═════ Passage for review ═════

Another (much less obvious) example:

"ACEIIMNORST" 3 CREATIONISM MISCREATION ROMANTICISE

Note: your output does NOT have to match this format exactly. It's fine if you have brackets, commas, quote marks, or other additional symbols as long as the order is correct (letters, # of words, words) and it's human-readable enough that I can grade it.

Part 2: Movie similarities.

Your solution to this part should be in MRMovies.py

MRJob makes it easy to chain multiple map/reduce tasks together. For this part, we'll make use of this capability to process a large corpus of movie ratings for the purpose of providing recommendations. When you're done, your program will help you decide what to watch on Netflix tonight. For each pair of movies in the data set, you will compute their statistical correlation and cosine similarity (see this blog for a discussion of these and other potential similarity metrics). Since this isn't a statistics class, I've implemented the similarity metrics for you, but you need to provide them with the correct inputs.

For this section of the assignment, we have two input data sets: a small set (details) for testing on your local machine and a large set (details) for running on Amazon's cloud. You can access the data sets at /home/kwebb/public/cs91/lab1/

For both data sets, you will find two input files:

movies.dat contains identification and genre information for each movie.

═════ Dataset excerpts ═════

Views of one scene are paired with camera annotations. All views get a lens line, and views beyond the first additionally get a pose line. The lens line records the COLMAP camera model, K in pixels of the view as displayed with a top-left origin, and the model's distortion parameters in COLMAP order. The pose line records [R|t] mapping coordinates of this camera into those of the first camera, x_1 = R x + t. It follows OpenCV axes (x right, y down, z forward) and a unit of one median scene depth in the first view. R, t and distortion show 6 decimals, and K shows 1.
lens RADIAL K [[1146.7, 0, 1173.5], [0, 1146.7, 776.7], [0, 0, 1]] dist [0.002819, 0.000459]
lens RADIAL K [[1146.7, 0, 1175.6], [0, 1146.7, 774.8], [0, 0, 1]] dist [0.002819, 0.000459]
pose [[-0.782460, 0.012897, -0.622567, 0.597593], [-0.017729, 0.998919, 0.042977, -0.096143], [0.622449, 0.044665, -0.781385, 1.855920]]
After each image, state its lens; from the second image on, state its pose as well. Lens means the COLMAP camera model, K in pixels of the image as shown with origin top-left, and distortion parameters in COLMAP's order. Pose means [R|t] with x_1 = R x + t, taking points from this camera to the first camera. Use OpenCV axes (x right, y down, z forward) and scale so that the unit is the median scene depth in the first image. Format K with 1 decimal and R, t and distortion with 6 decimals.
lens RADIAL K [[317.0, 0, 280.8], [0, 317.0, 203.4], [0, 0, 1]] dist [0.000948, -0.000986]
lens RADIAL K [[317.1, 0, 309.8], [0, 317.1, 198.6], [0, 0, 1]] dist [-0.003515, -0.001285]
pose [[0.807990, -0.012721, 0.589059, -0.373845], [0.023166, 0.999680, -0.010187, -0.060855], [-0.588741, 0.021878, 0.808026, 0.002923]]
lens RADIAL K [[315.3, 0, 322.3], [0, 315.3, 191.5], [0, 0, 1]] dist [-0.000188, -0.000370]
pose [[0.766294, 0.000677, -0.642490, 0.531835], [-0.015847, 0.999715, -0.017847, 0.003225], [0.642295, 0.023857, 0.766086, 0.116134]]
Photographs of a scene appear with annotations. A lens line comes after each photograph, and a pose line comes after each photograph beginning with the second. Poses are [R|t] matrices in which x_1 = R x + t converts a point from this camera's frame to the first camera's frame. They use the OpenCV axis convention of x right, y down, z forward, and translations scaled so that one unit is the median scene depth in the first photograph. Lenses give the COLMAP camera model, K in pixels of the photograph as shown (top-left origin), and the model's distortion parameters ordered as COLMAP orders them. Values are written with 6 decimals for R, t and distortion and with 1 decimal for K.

═════

Exercise aim: Please write out, word for word, the part of the MapReduce assignment that opens with the words containing "Another (much less" and closes with "2: Movie similarities.". The records were drawn from a different source than the text.

Answer space:
Another (much less obvious) example:

"ACEIIMNORST" 3 CREATIONISM MISCREATION ROMANTICISE

Note: your output does NOT have to match this format exactly. It's fine if you have brackets, commas, quote marks, or other additional symbols as long as the order is correct (letters, # of words, words) and it's human-readable enough that I can grade it.

Part 2: Movie similarities.